Still don’t have a disaster recovery plan, or haven’t tested yours recently? The risk of downtime is very real and the potential consequences have consistently worsened over time.
Recent research underwritten by Emerson Network Power produced some alarming statistics. The average cost of a minute of unplanned downtime is $7,900, up 41 percent from 2010. Ninety-one percent of data centers had unplanned outages in the past 24 months, and the average reported incident length was 86 minutes; that puts the average cost per incident at approximately $690,200.
Many industry studies show similar conditions and impacts. The more that businesses rely on information technology – an inescapable fact of life – the greater the pain when that technology fails us. Given the particulars of your business (size, industry, location), it’s only a matter of degree as to just how much pain will be inflicted. And, the cause needn’t be a hurricane, flood or fire; 40 percent of outages are the result of power failure.
Three things can help you understand how downtime can affect your business and where your priorities need to be in order to implement an effective DR strategy.
- Determine your cost of downtime
- Determine which applications will do the greatest harm when not available
- Determine your recovery point objective and recovery time objective (RPO/RTO) for those applications
Under the Tip of the Iceberg
The majority of companies typically take into account only obvious costs incurred during an outage, such as wages of idled workers during that specific amount of time, but it’s much more complicated than that. One thing often overlooked is the value of your reputation, for example. Some other cost that may need to be considered include:
- Lost sales
- Materials lost/disposal and cleanup costs
- Financial impact of customer dissatisfaction
- Contract penalties
- Compliance violations
- Upstream and downstream value-chain ripple effects
- IT and employee recovery costs
- Potential litigation/loss of stock value
- Missed deadlines that result in employee overtime
- Priority shipping charges
While every application outage will be different for every company, they all have one thing in common. The contributing factors to the cost of downtime are more complex and extend much farther than many people think. Until you know what your cost is, making informed choices to ensure proper levels of uptime and recovery, as well as demonstrating the ROI of those investments, is next to impossible.

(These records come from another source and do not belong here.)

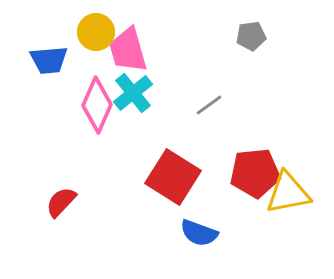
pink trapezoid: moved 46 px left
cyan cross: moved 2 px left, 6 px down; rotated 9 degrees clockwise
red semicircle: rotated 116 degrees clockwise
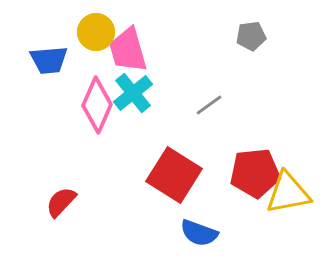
red square: moved 1 px right, 2 px up
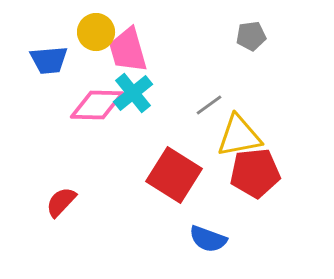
pink diamond: rotated 68 degrees clockwise
yellow triangle: moved 49 px left, 57 px up
blue semicircle: moved 9 px right, 6 px down
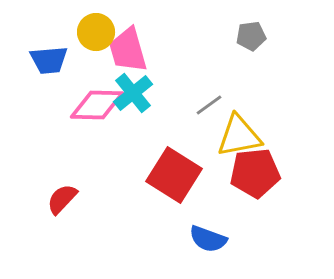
red semicircle: moved 1 px right, 3 px up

This blog post from Zenoss gives a good example of how certain downtime costs could be calculated. The “Cost of Downtime” chart below is another way of looking at cost. It shows average annual downtime for different levels of availability in 24/7 operation, and how much money that represents given a certain downtime dollar value.
Cost of Downtime
|Availability||Time unavailable||$25,000 per hour of downtime||$50,000 per hour of downtime|
|99.999%||5.26 minutes||$2,192||$ 4,384|
No matter how you look at it, outages are costly. And different applications will produce different impacts.
More Equal than Others
Application mapping is intended to identify and profile all of your applications. It will pinpoint which business services are most critical to your operations, as well as the most costly when they are offline; that is, which applications need to be returned to service as quickly as possible in the event of a disaster and which ones can wait. To do this effectively IT and business leaders must work together.
It’s essential to understand what an application does, who uses it, and what its value is to users and to the business. Are there interdependencies with other applications, departments or third parties? Does it have ties to regulatory or compliance requirements?

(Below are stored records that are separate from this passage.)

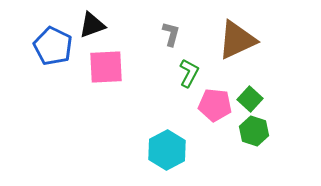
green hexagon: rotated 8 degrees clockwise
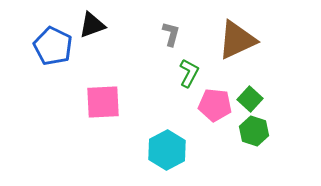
pink square: moved 3 px left, 35 px down
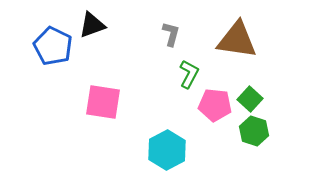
brown triangle: rotated 33 degrees clockwise
green L-shape: moved 1 px down
pink square: rotated 12 degrees clockwise
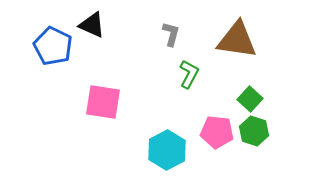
black triangle: rotated 44 degrees clockwise
pink pentagon: moved 2 px right, 27 px down
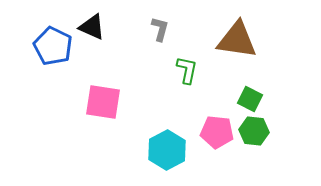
black triangle: moved 2 px down
gray L-shape: moved 11 px left, 5 px up
green L-shape: moved 2 px left, 4 px up; rotated 16 degrees counterclockwise
green square: rotated 15 degrees counterclockwise
green hexagon: rotated 12 degrees counterclockwise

This application inventorying and assessment process is difficult and time consuming. But without it, taking the next step – establishing RPT/RTO for individual workloads – becomes a guessing game and can result in flawed data-backup and DR strategies. Or, worse.
Only a Matter of Time
How long can you be without a specific application? Recovery time objective defines the maximum tolerable or allowable duration of an outage and, consequently, your data replication or your disk-versus-tape backup requirements for that application. If your RTO is zero (no tolerance for downtime) then you may decide that having only a completely redundant infrastructure with replicated data offsite is acceptable. If your RTO is 48 hours or 72 hours then tape backup may be okay for that specific application.
Recovery point objective (RPO) dictates how much data you can afford to lose. For example, if you do a nightly back up at 12:00 midnight and the unthinkable happens at noontime, then all the data generated in the intervening 12 hours is lost. RPO in this particular context is the previous day’s backup. If that is acceptable, then that is your RPO. If it’s not acceptable, then you’ll want to think about another data protection solution to put in place.
The tighter your RTO and RPO, the more it will cost to design the appropriate solution. But, now you have the financial facts you need to wage a convincing argument about investing in disaster recovery. And you know which of the hundreds or thousands of applications in use at your company are the priorities around which to develop your strategy (or the pain of failing to do so). Focusing on critical business processes first can mean the difference between a well-orchestrated, successful recovery and interminable chaos.
Businesses and organizations are becoming more social, mobile and cloud-based. As data centers evolve to support these game-changing developments, the need grows greater to minimize the risk of downtime and commit the necessary investment in infrastructure technology and resources. By taking the steps suggested here, you’ll be better equipped to make more informed business decisions regarding the cost associated with eliminating vulnerabilities compared to the costs of taking no action at all.